• DIRECTIONS
Every word of the data must be reproduced in your reply exactly.

◆ ◆ ◆

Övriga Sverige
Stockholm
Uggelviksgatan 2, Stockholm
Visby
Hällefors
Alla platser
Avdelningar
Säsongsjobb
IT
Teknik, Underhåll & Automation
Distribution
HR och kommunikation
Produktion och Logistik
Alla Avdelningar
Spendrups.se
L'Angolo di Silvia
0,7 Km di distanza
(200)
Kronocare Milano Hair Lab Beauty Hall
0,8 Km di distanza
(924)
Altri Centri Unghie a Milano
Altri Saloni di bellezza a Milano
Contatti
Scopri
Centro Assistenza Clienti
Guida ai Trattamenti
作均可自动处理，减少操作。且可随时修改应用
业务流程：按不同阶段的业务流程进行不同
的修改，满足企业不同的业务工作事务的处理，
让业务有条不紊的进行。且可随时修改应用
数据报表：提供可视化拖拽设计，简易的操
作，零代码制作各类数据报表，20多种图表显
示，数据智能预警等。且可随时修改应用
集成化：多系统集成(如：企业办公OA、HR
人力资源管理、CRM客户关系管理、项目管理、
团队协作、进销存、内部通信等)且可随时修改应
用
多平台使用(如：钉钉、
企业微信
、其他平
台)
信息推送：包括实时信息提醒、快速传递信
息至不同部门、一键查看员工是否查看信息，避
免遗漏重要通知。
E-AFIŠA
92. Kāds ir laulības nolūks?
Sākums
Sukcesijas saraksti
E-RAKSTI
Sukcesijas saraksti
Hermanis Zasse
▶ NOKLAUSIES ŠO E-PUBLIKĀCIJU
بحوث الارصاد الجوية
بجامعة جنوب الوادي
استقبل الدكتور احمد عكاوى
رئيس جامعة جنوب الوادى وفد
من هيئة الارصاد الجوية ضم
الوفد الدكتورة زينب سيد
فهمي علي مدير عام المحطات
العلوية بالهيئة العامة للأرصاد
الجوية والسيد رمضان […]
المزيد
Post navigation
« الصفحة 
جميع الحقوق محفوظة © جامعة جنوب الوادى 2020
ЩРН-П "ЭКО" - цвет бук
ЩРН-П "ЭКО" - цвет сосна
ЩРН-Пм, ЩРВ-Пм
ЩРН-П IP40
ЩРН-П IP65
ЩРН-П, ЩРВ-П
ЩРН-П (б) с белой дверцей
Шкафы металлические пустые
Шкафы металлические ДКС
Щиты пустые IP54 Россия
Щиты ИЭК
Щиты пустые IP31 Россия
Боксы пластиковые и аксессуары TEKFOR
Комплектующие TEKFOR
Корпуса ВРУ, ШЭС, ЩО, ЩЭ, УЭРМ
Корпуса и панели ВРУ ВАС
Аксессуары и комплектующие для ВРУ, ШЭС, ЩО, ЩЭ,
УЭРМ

◆ ◆ ◆

• YOUR SOLUTION
Övriga Sverige
Stockholm
Uggelviksgatan 2, Stockholm
Visby
Hällefors
Alla platser
Avdelningar
Säsongsjobb
IT
Teknik, Underhåll & Automation
Distribution
HR och kommunikation
Produktion och Logistik
Alla Avdelningar
Spendrups.se
L'Angolo di Silvia
0,7 Km di distanza
(200)
Kronocare Milano Hair Lab Beauty Hall
0,8 Km di distanza
(924)
Altri Centri Unghie a Milano
Altri Saloni di bellezza a Milano
Contatti
Scopri
Centro Assistenza Clienti
Guida ai Trattamenti
作均可自动处理，减少操作。且可随时修改应用
业务流程：按不同阶段的业务流程进行不同
的修改，满足企业不同的业务工作事务的处理，
让业务有条不紊的进行。且可随时修改应用
数据报表：提供可视化拖拽设计，简易的操
作，零代码制作各类数据报表，20多种图表显
示，数据智能预警等。且可随时修改应用
集成化：多系统集成(如：企业办公OA、HR
人力资源管理、CRM客户关系管理、项目管理、
团队协作、进销存、内部通信等)且可随时修改应
用
多平台使用(如：钉钉、
企业微信
、其他平
台)
信息推送：包括实时信息提醒、快速传递信
息至不同部门、一键查看员工是否查看信息，避
免遗漏重要通知。
E-AFIŠA
92. Kāds ir laulības nolūks?
Sākums
Sukcesijas saraksti
E-RAKSTI
Sukcesijas saraksti
Hermanis Zasse
▶ NOKLAUSIES ŠO E-PUBLIKĀCIJU
بحوث الارصاد الجوية
بجامعة جنوب الوادي
استقبل الدكتور احمد عكاوى
رئيس جامعة جنوب الوادى وفد
من هيئة الارصاد الجوية ضم
الوفد الدكتورة زينب سيد
فهمي علي مدير عام المحطات
العلوية بالهيئة العامة للأرصاد
الجوية والسيد رمضان […]
المزيد
Post navigation
« الصفحة 
جميع الحقوق محفوظة © جامعة جنوب الوادى 2020
ЩРН-П "ЭКО" - цвет бук
ЩРН-П "ЭКО" - цвет сосна
ЩРН-Пм, ЩРВ-Пм
ЩРН-П IP40
ЩРН-П IP65
ЩРН-П, ЩРВ-П
ЩРН-П (б) с белой дверцей
Шкафы металлические пустые
Шкафы металлические ДКС
Щиты пустые IP54 Россия
Щиты ИЭК
Щиты пустые IP31 Россия
Боксы пластиковые и аксессуары TEKFOR
Комплектующие TEKFOR
Корпуса ВРУ, ШЭС, ЩО, ЩЭ, УЭРМ
Корпуса и панели ВРУ ВАС
Аксессуары и комплектующие для ВРУ, ШЭС, ЩО, ЩЭ,
УЭРМ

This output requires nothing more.